When third-grade math scores plummeted and reading scores dropped last school year at the Springfield Academy of Excellence, Principal Edna Chapman realized that many of her 242 students have “exceptional needs that aren’t necessarily academic.”
The K-6 charter school this fall won a competitive grant from the U.S. Department of Education for $504,713 to dramatically expand its limited school counseling program.
It’s a lot of money, but as Chapman noted, “We have a lot of need.”
The year-round school at 623 S. Center St. — one of three charter schools operating in Springfield — was among 60 schools selected for the grant from a pool of more than 600 nationwide.
Currently, the academy employs a part-time counselor and hires a social worker on an hourly basis as needed, Chapman said.
The three-year grant will be used to hire a full-time school counselor and a part-time licensed social worker. The money also will be used to employ the services of a school psychologist to lead weekly support groups, such as for grief and anger management, and to beef up professional development and training not only for staff, but for parents.

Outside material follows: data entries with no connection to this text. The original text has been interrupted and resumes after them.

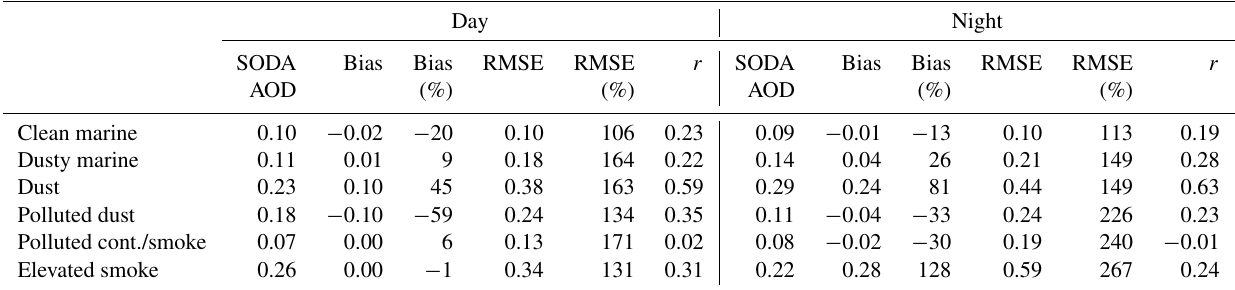
Table 3. AOD statistics: V4-SODA absolute and relative biases (in %) root mean square error (RMSE) and fractional RMSE (in %), and linear correlation coefficient r . Percentage values are relative to the mean SODA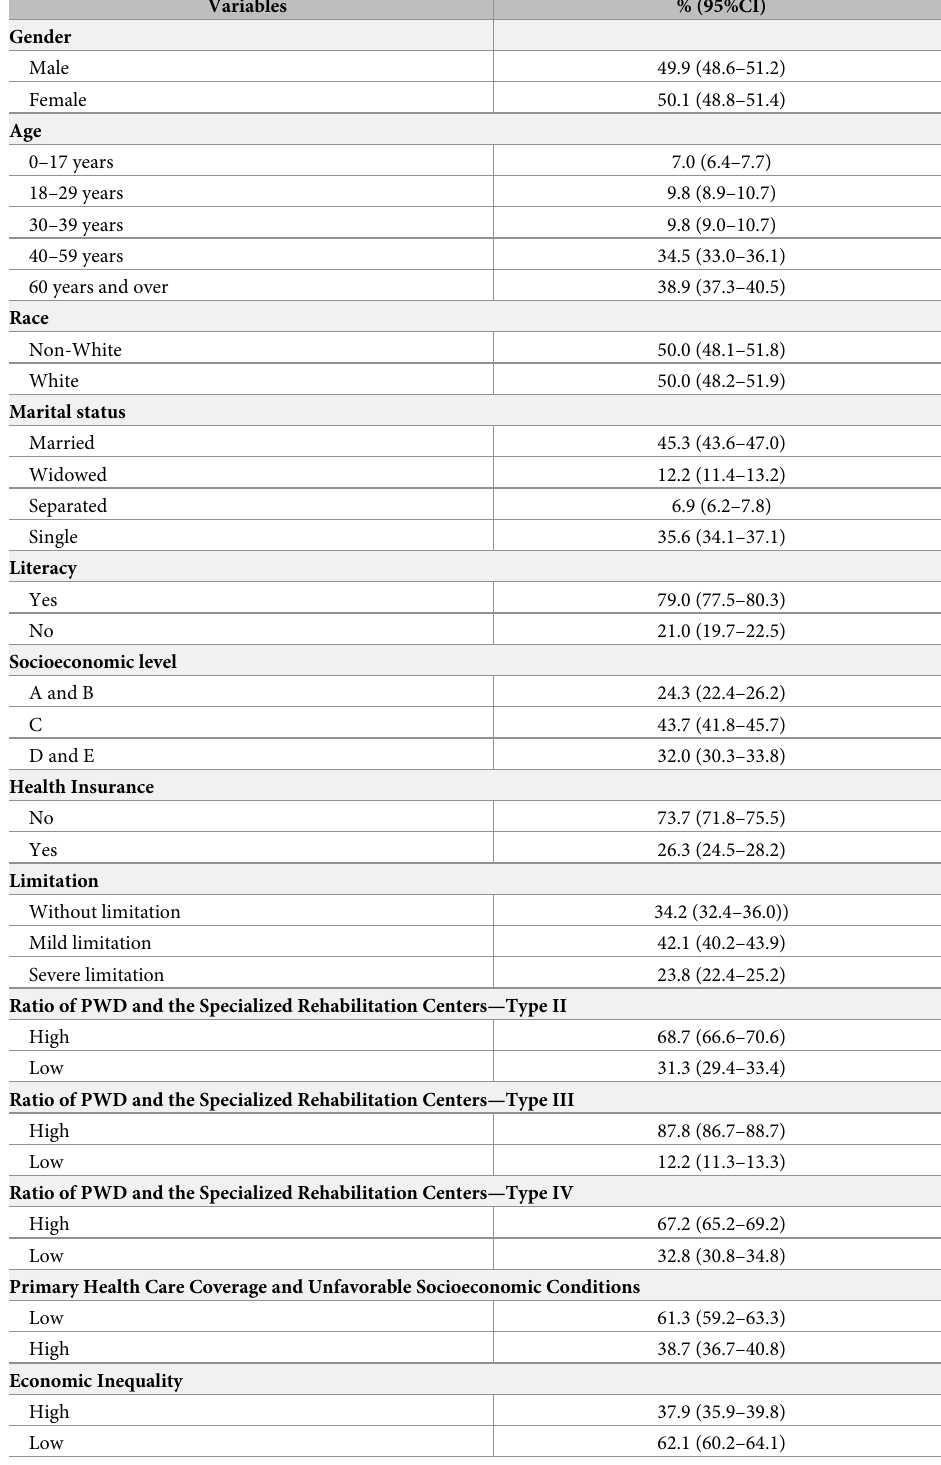
Table 3. Prevalence of people with disabilities according to the study variables. Brazil,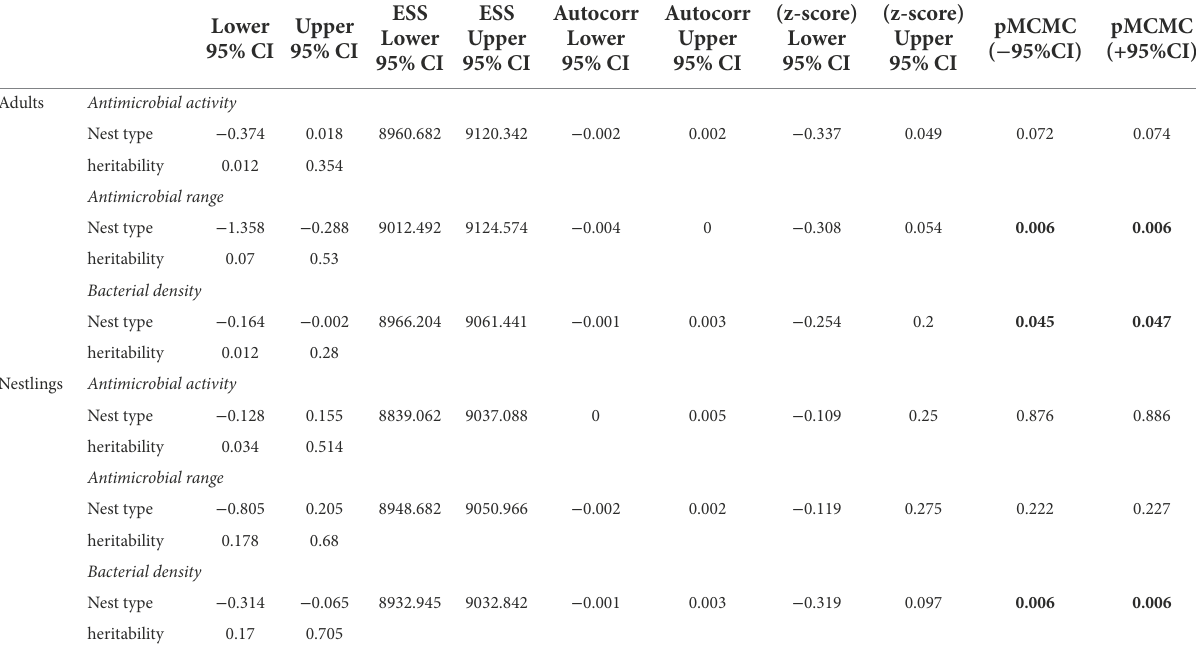
TABLE 4 Results of MCMCglmm models with nest type as a fixed factor, the bird phylogeny as a random factor and the antimicrobial activity (average values of the width of antagonistic halos when tested against each of the nine indicator bacteria), antimicrobial range (Shannon index of the antimicrobial activity), and bacterial density as dependent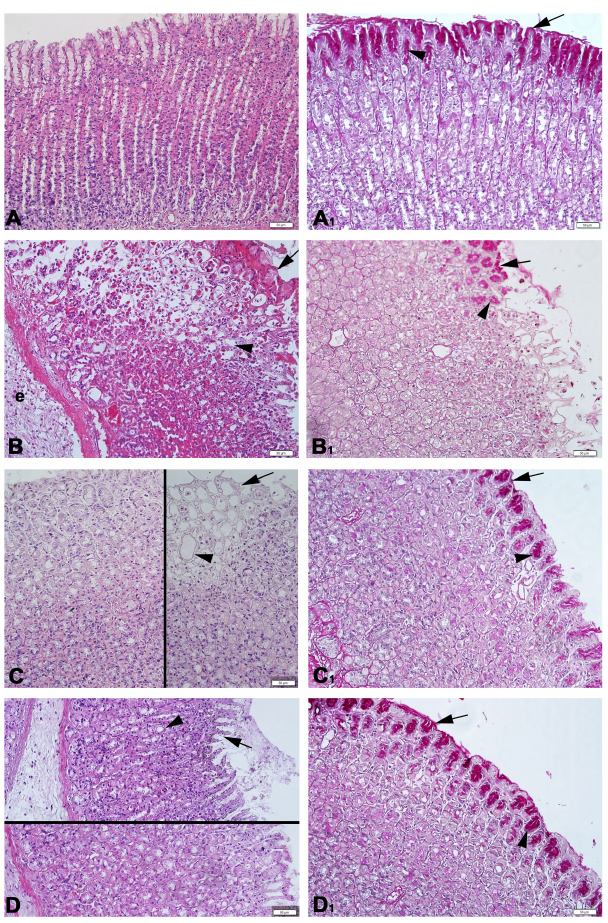
Figure 3. Representative micrographs illustrating the Figure 2. Representative micrographs illustrating the histological histological appearances of gastric samples from the appearances of gastric samples from the ethanol groups. indomethacin groups. Micrographs A, B, C, D depict H&E staining; Micrographs A, B, C, and D depict H&E staining and A1, B1, C1, D1 A1, B1, C1, D1 depict PAS staining. Indo control group (A, A1) depict PAS staining. Ethanol control group (A, A1) revealed a revealed a regular gastric surface epithelium and glandular cells regular gastric surface epithelium and glandular cells with PAS- with PAS-positive surface mucous cells (arrow) and neck mucous positive surface mucous cells (arrow) and neck mucous cells cells (arrowhead). In indo ulcer group (B, B1), there was severe (arrowhead). In ethanol ulcer group (B, B1), there was severe degeneration in both surface cells (arrow) and glandular epithelial degeneration in both surface cells (arrow) and glandular epithelial cells (arrow) with inflammatory cell infiltration (e). There was a cells (arrow) with inflammatory cell infiltration (e). PAS-positive significant decrease in PAS-positive surface mucous cells (arrow) surface mucous cells (arrow) and neck mucous cells (arrowhead) and neck mucous cells (arrowhead). RTN-indo ulcer group (C, C1) were markedly decreased. RTN-ethanol ulcer group (C, C1) revealed partly preserved surface epithelium (arrow) and glandular revealed surface epithelium (arrow) and glandular epithelium epithelium (arrowhead) with a moderate improvement in PAS- (arrowhead) with moderate degeneration and a moderate increase positive surface mucous (arrow) and neck mucous cells in PAS-positive surface mucous (arrow) and neck mucous cells (arrowhead). MET-indo ulcer group (D, D1) was comparable to (arrowhead). MET-ethanol ulcer group (D, D1) was comparable to RTN-ethanol ulcer group in terms of morphology with more RTN-ethanol ulcer group in terms of morphology but there was increase in PAS-positive surface mucous cells (arrow) and neck markedly increased PAS-positive surface mucous cells (arrow) and mucous cells (arrowhead). Scale: 50 µm. Original neck mucous cells (arrowhead). Scale: 50 µm. Original magnification: 10 magnification 10 × .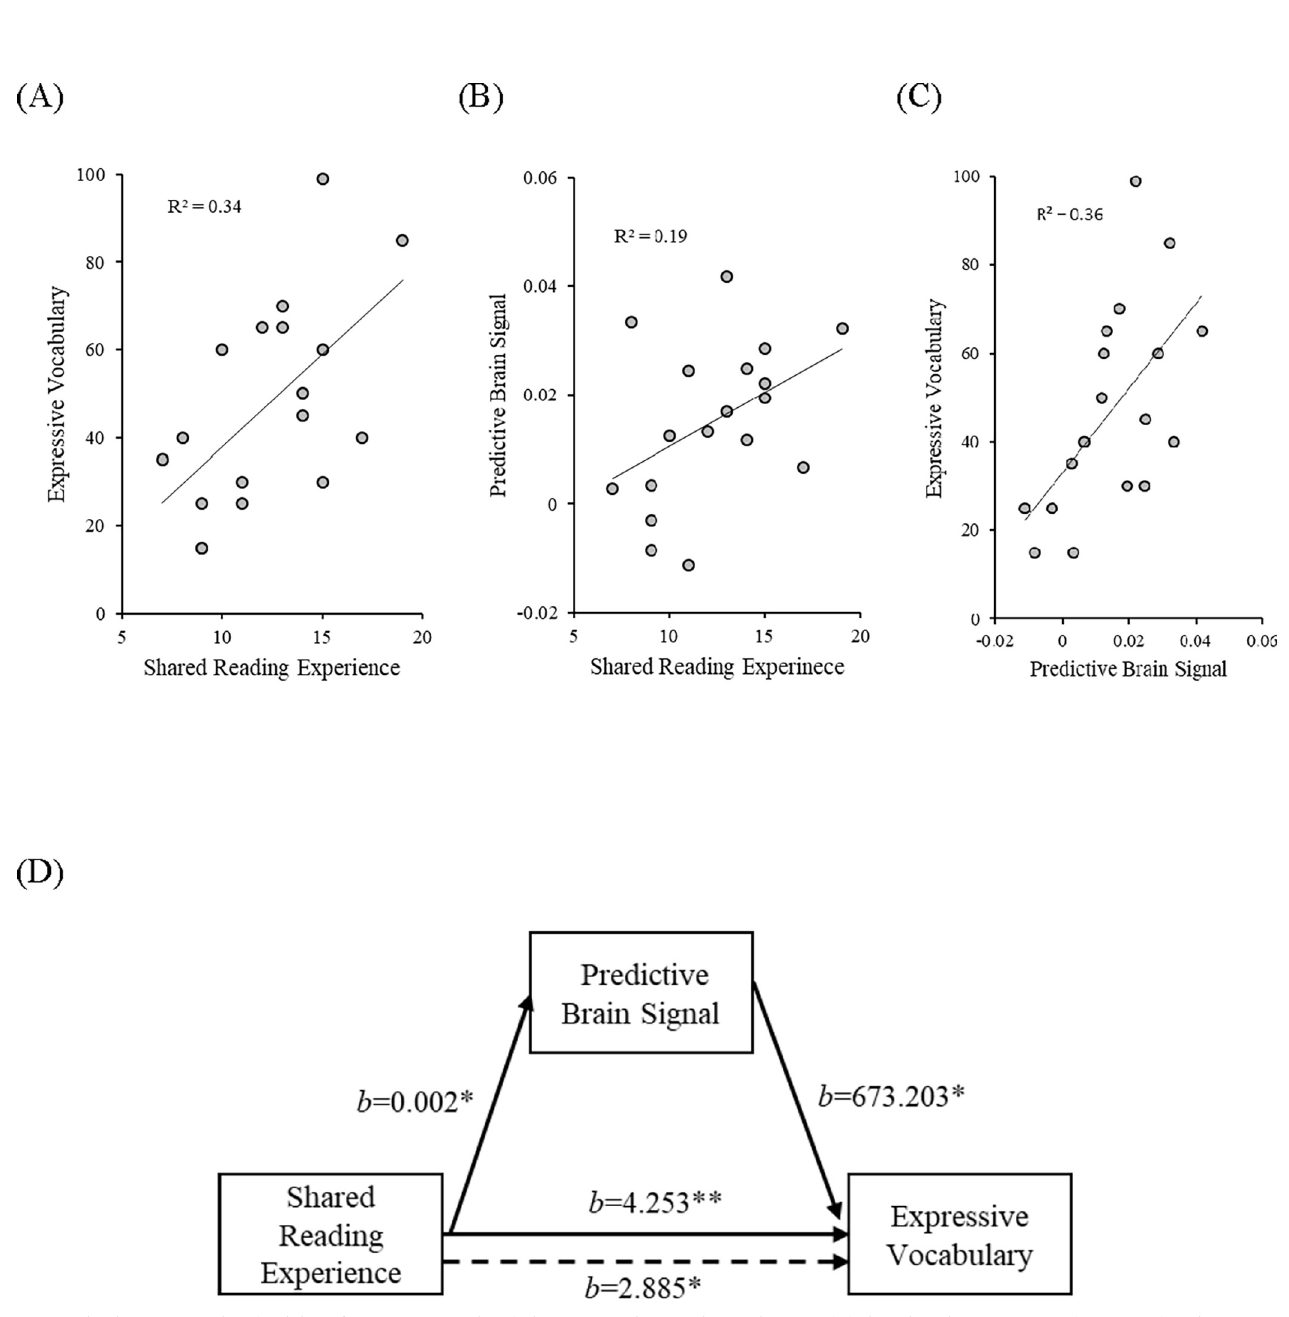
Fig 4. The three scatter plots (with best-fitting regression lines) show zero-order correlations between (A) shared reading experience (raw scores) and expressive vocabulary (PR), (B) shared reading experience (raw scores) and predictive brain signal (oxy-Hb; mM), (C) predictive brain signal (oxy-Hb; mM) and expressive vocabulary (PR). The mediation model (D) shows the effect of shared reading experience on expressive vocabulary, as mediated by predictive brain signal. Along the lower path, the solid and dashed arrows show results when the mediator was not included and was included in the model, respectively. Asterisks indicate significant paths ( �� p < .01, � p <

Now in its 12th year of operation, the school’s mission is to develop what it calls the “whole child.” But kids are coming to them already broken.
“Children are coming in with more needs than we anticipated,” Chapman said. “We didn’t have the expertise to deal with them well enough.”
Chapman sees a direct correlation between behavioral problems and the school’s standing with the state. The academy recently was placed on academic watch by the Ohio Department of Education.
“Children who develop well learn well,” she said.
It takes more to educate kids than it used to, she said.
“Anybody who gets more counselors is ahead of the game,” said Cheryl Eresman, president of the Miami Valley Counseling Association and a professional clinical counselor in Springfield.
“They’re diagnosing bipolar disorder in first graders now,” she added.
The level of care the academy hopes to provide is unique for a private school, Eresman said.
“I’m sure those people will find plenty to do,” she said.